• **ABOUT THIS TASK**: Wherever "down" occurs in the entries, copy the line that holds it.

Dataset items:
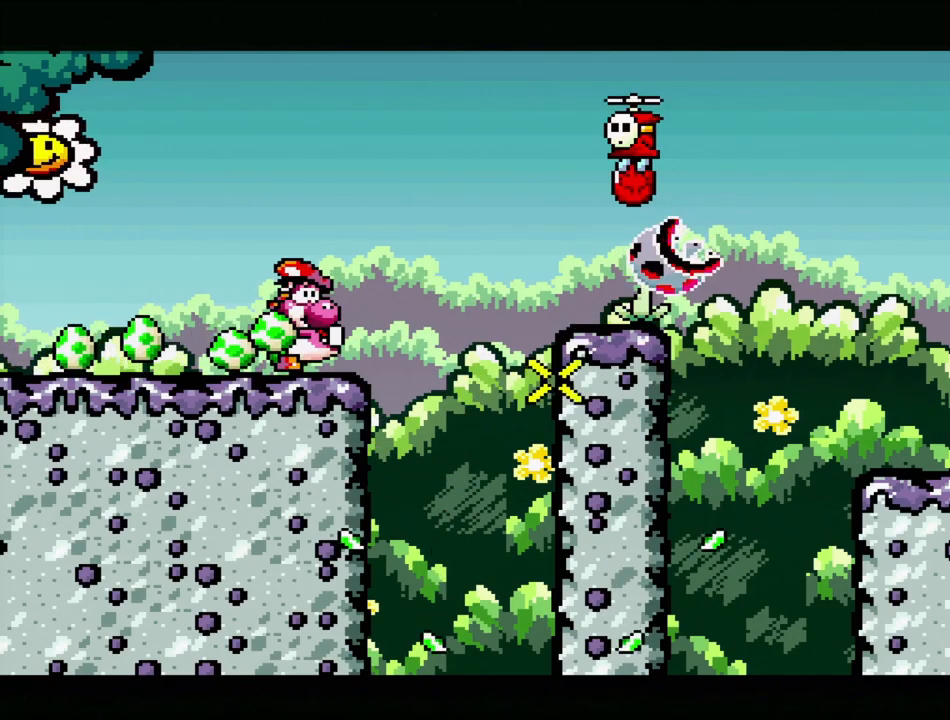
{"buttons": [], "events": [[300, "A", "up"]]}
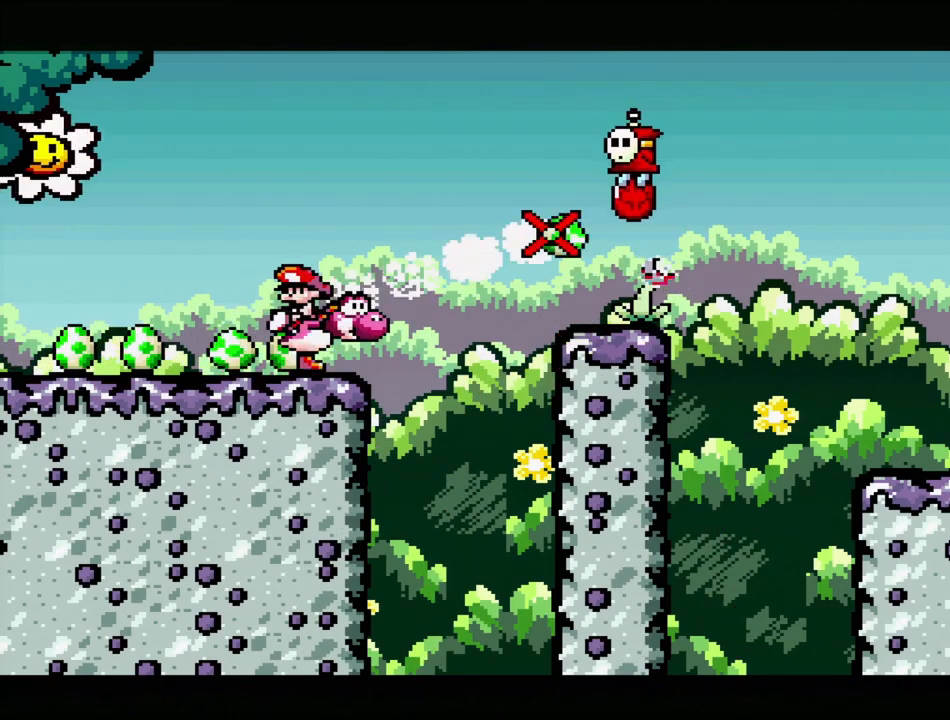
{"buttons": ["DPAD_RIGHT"], "events": [[433, "DPAD_RIGHT", "down"]]}
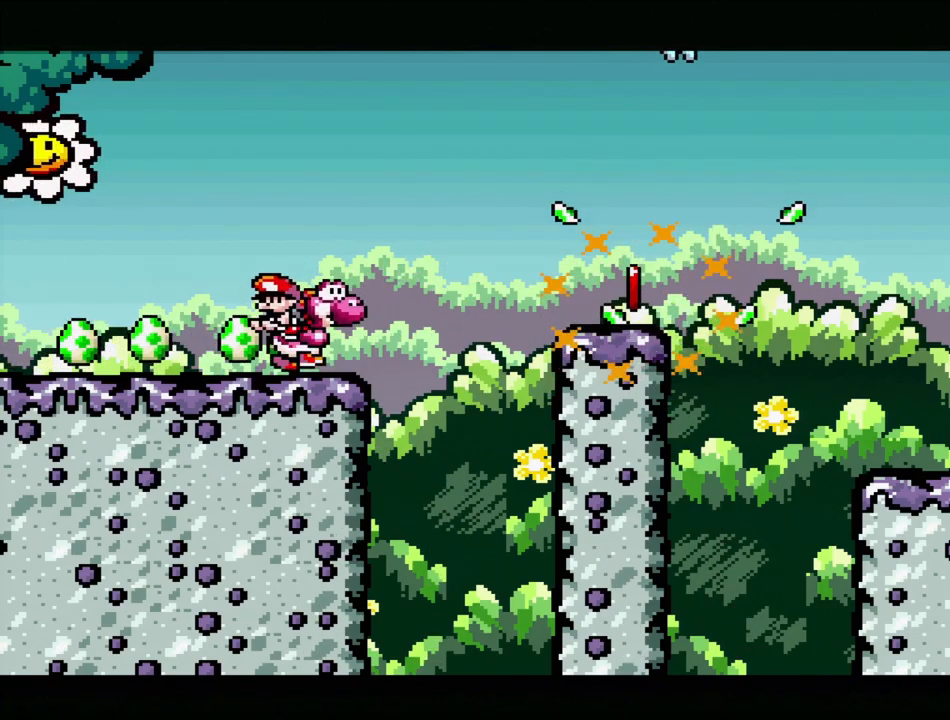
{"buttons": ["B", "Y", "DPAD_RIGHT"], "events": [[33, "Y", "down"], [50, "B", "down"]]}
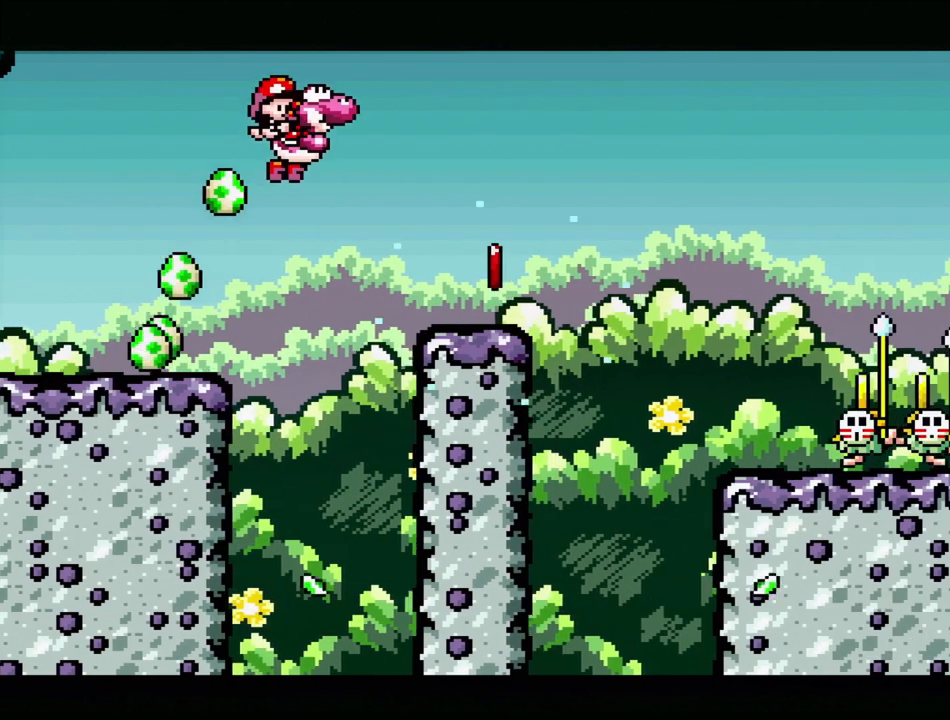
{"buttons": ["Y"], "events": [[117, "DPAD_RIGHT", "up"], [167, "B", "up"], [267, "DPAD_LEFT", "down"], [467, "DPAD_LEFT", "up"]]}
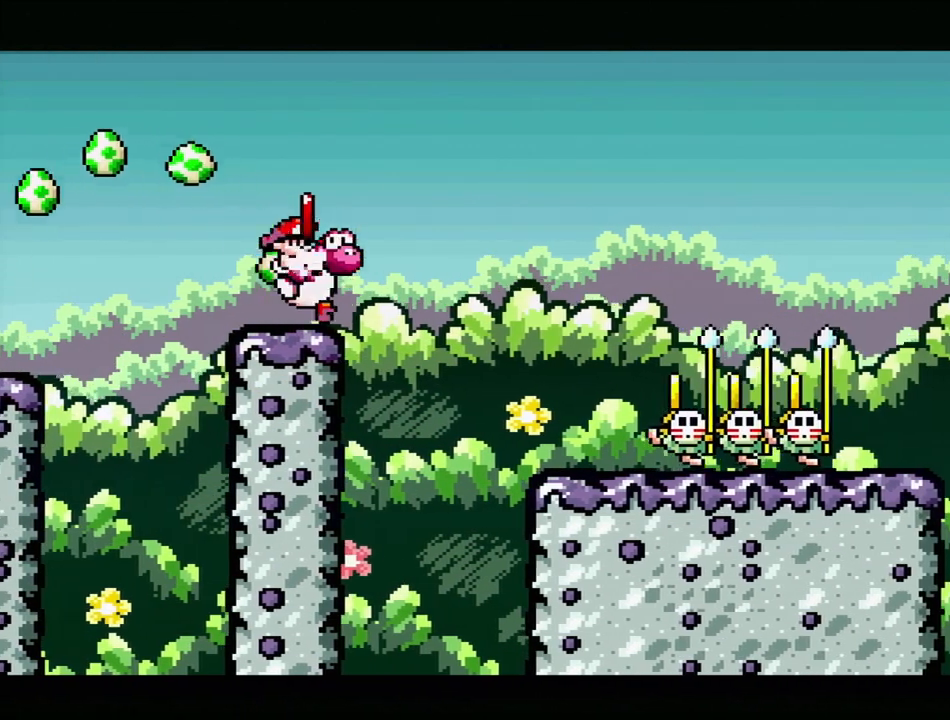
{"buttons": ["Y"], "events": [[67, "DPAD_RIGHT", "down"], [133, "B", "down"], [433, "B", "up"], [483, "DPAD_RIGHT", "up"]]}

• **RESULT OF THIS EXERCISE**:
{"buttons": ["DPAD_RIGHT"], "events": [[433, "DPAD_RIGHT", "down"]]}
{"buttons": ["B", "Y", "DPAD_RIGHT"], "events": [[33, "Y", "down"], [50, "B", "down"]]}
{"buttons": ["Y"], "events": [[117, "DPAD_RIGHT", "up"], [167, "B", "up"], [267, "DPAD_LEFT", "down"], [467, "DPAD_LEFT", "up"]]}
{"buttons": ["Y"], "events": [[67, "DPAD_RIGHT", "down"], [133, "B", "down"], [433, "B", "up"], [483, "DPAD_RIGHT", "up"]]}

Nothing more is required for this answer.